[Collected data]
#####

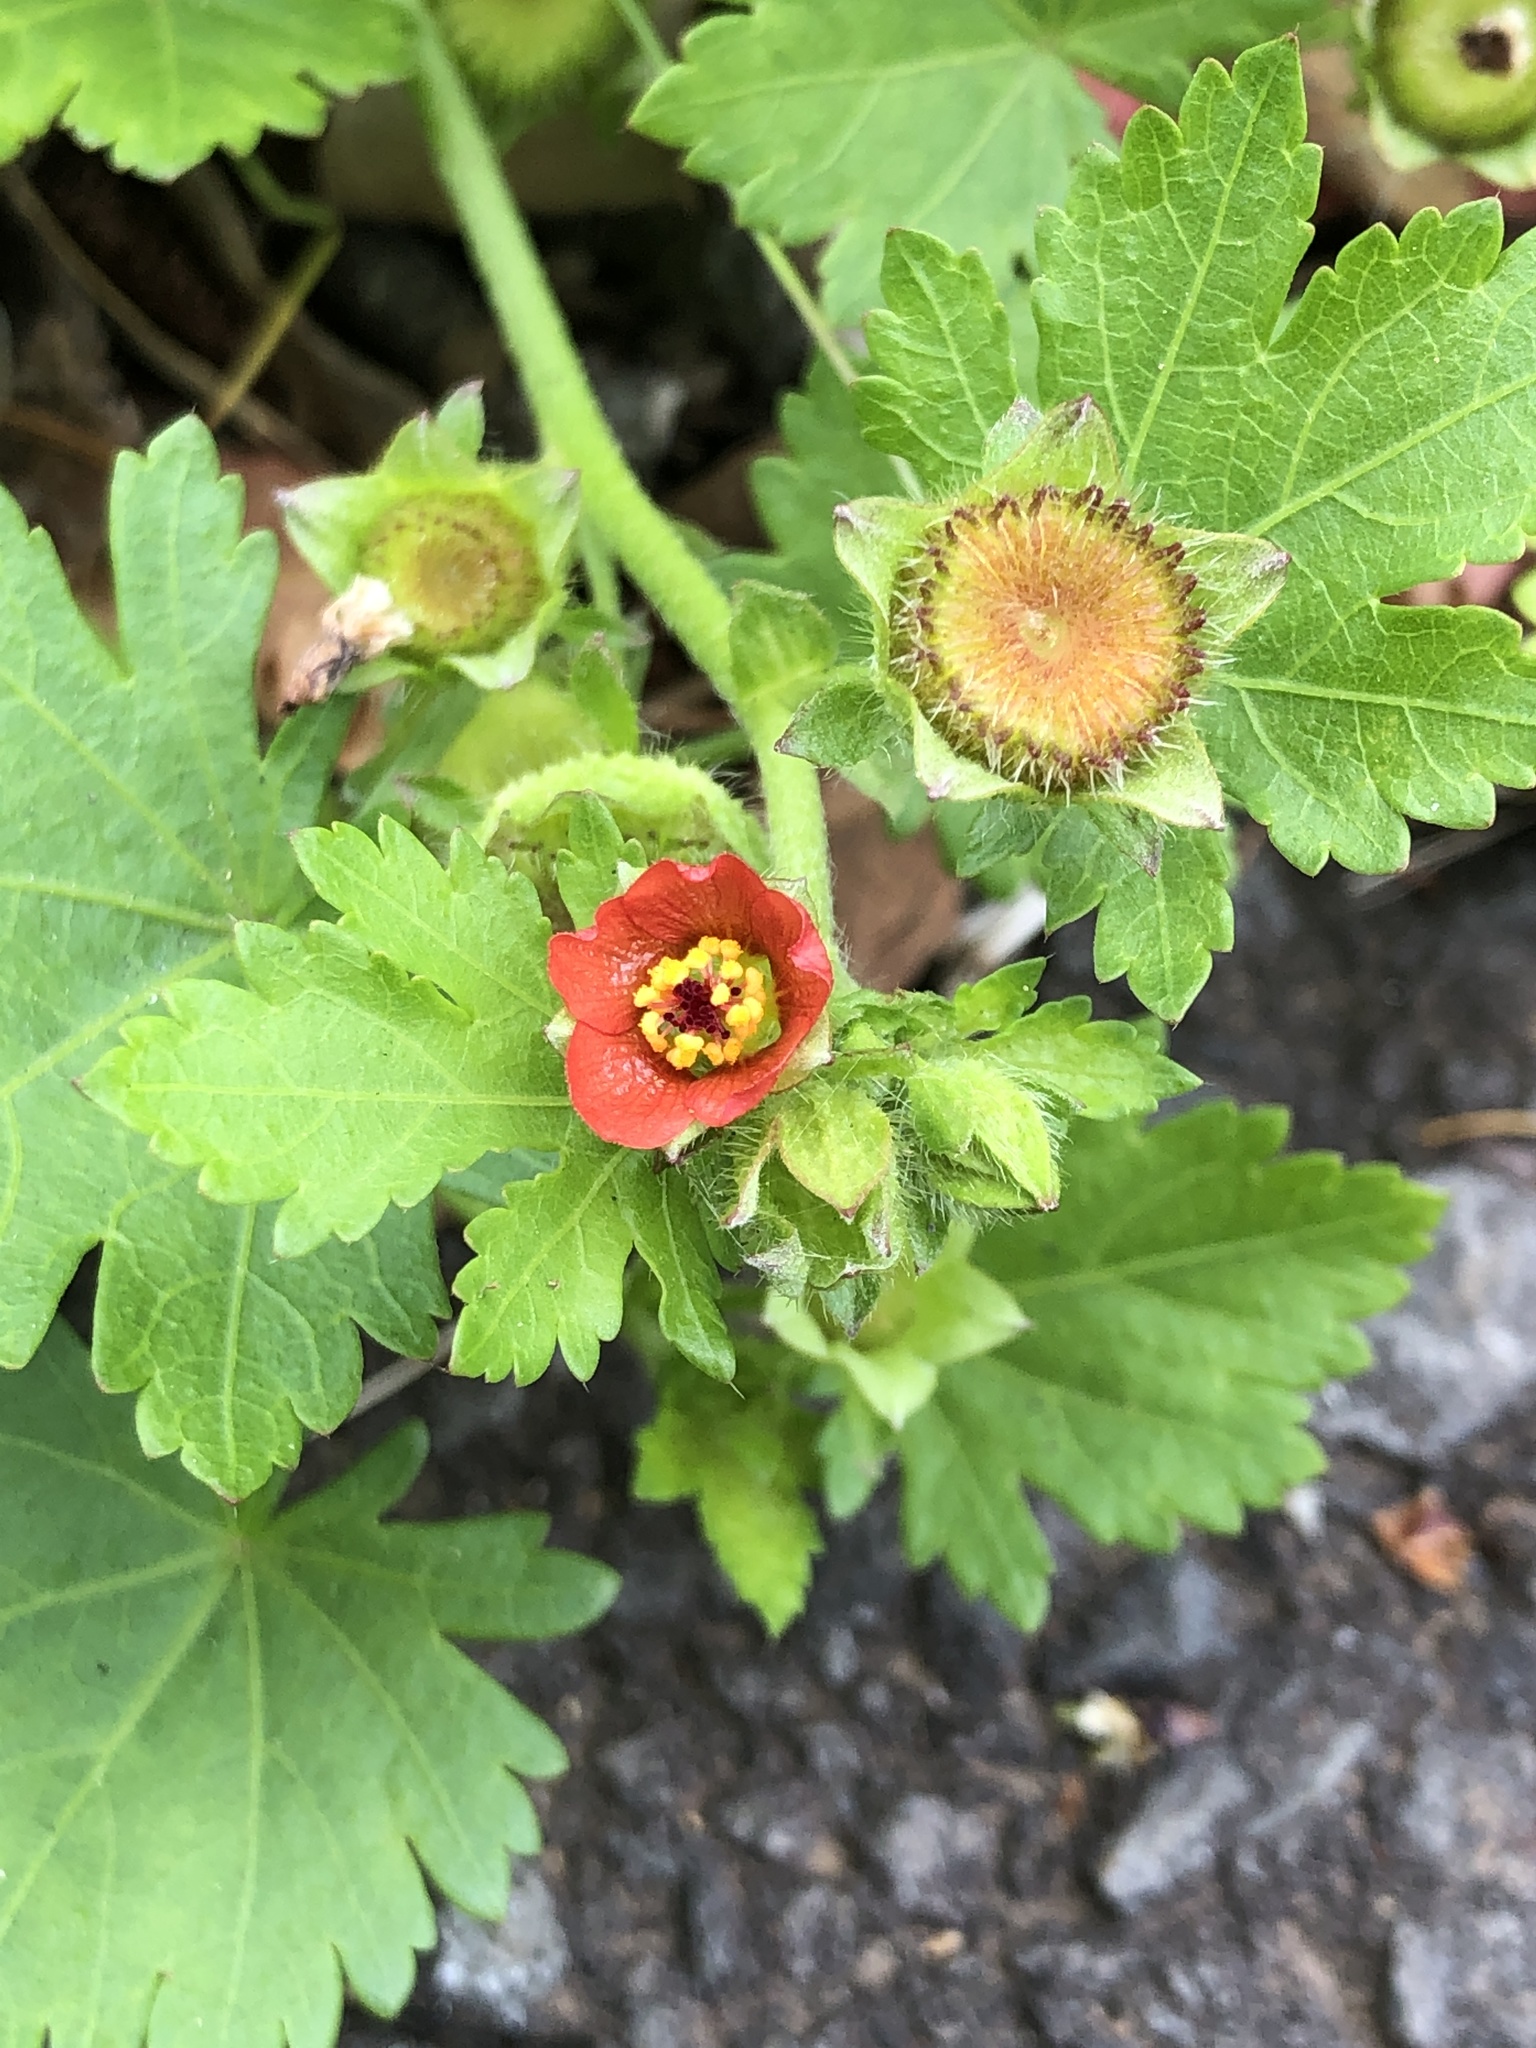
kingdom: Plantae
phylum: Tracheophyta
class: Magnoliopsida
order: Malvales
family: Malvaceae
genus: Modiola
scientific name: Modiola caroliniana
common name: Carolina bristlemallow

#####

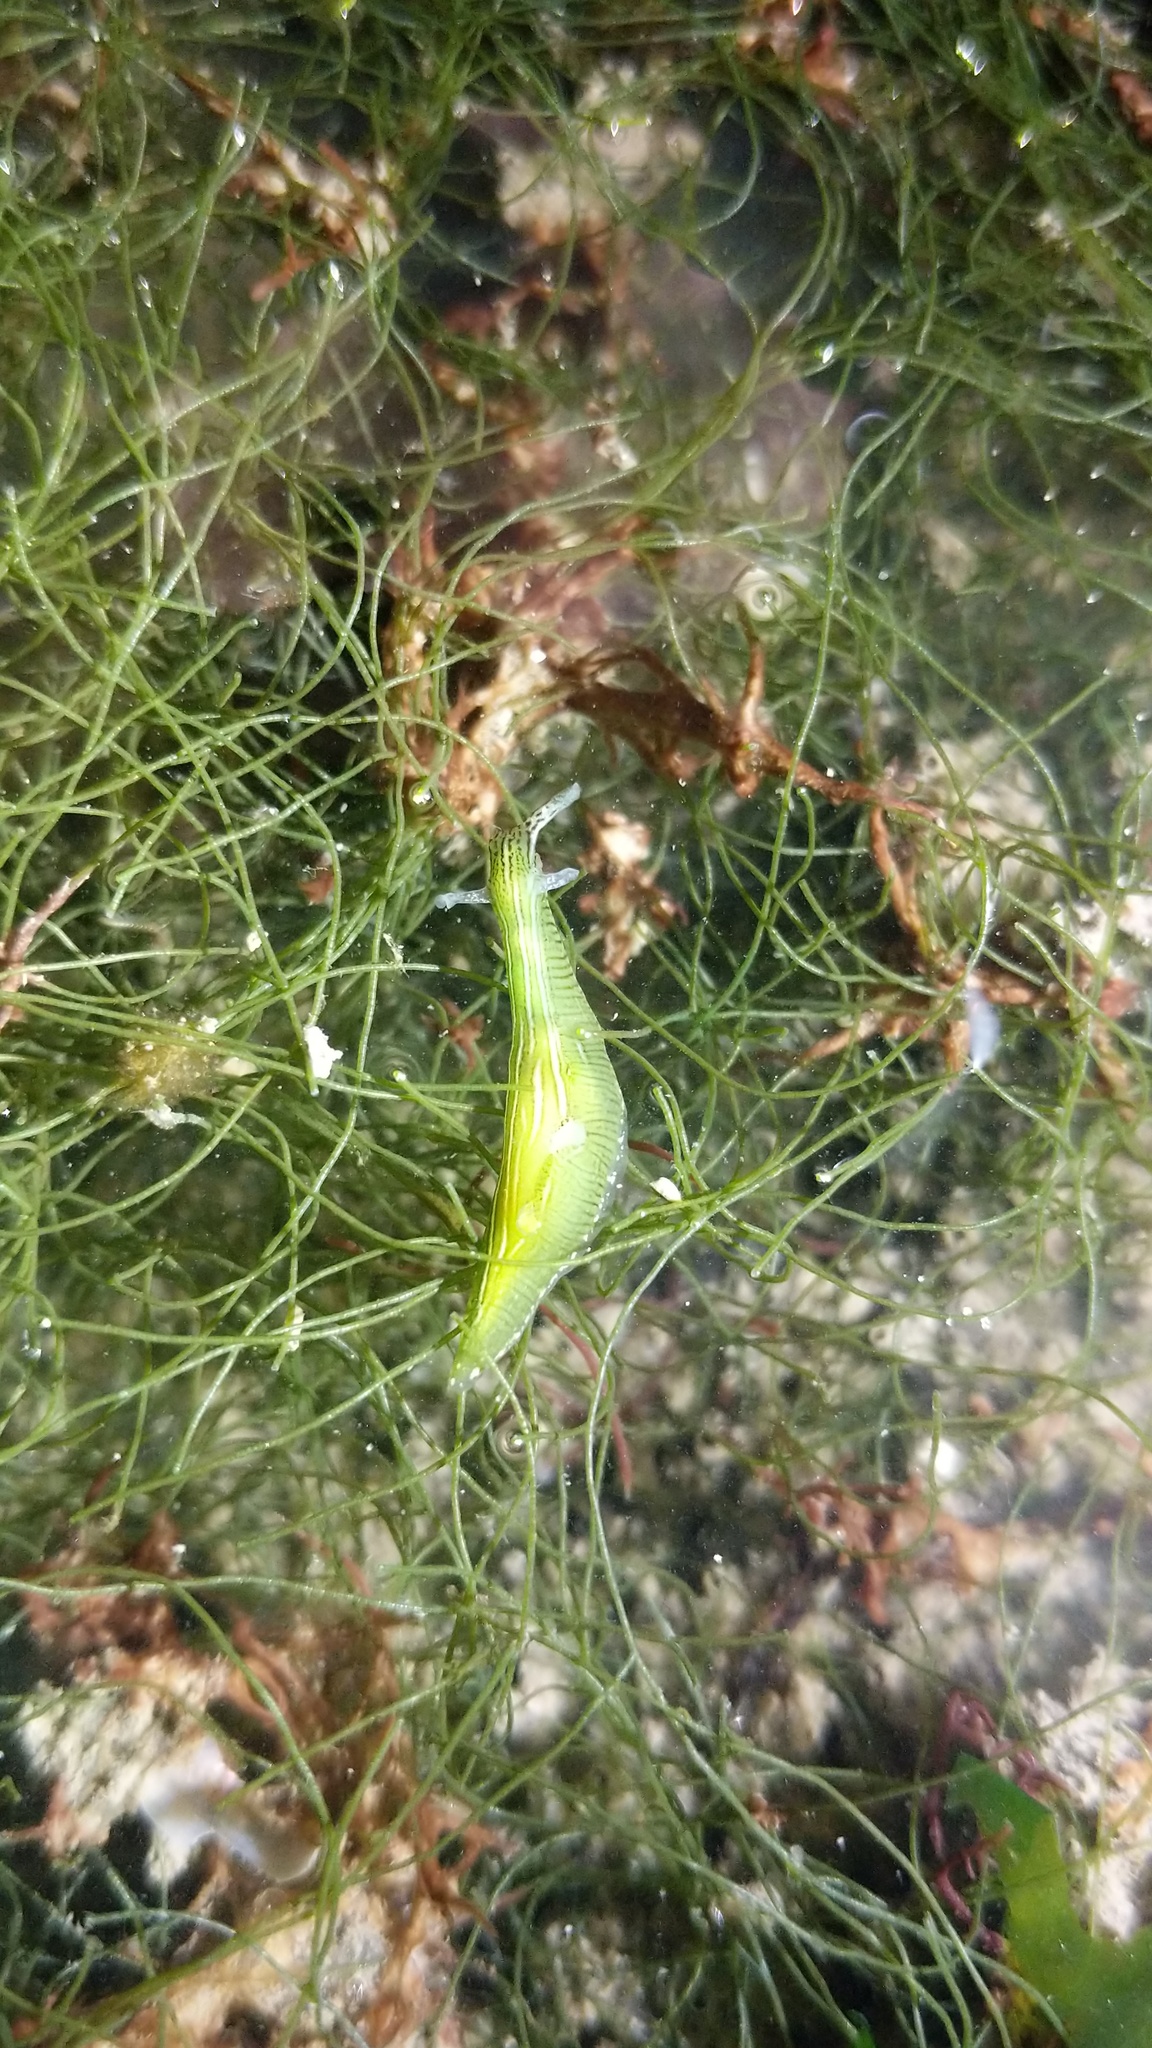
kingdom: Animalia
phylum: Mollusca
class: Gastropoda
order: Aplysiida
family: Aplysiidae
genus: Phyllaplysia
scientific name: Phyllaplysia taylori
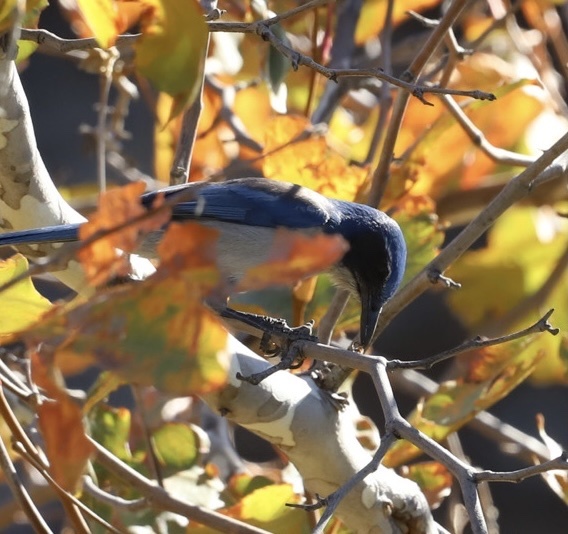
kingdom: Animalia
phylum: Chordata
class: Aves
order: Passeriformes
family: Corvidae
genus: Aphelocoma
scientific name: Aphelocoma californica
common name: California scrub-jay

#####

*WRITTEN INSTRUCTION*.
Reproduce the entry lines from the one containing "phylum: Tracheophyta" down to the one containing "scientific name: Modiola caroliniana", both included.

*RESULT OF THIS TASK*.
phylum: Tracheophyta
class: Magnoliopsida
order: Malvales
family: Malvaceae
genus: Modiola
scientific name: Modiola caroliniana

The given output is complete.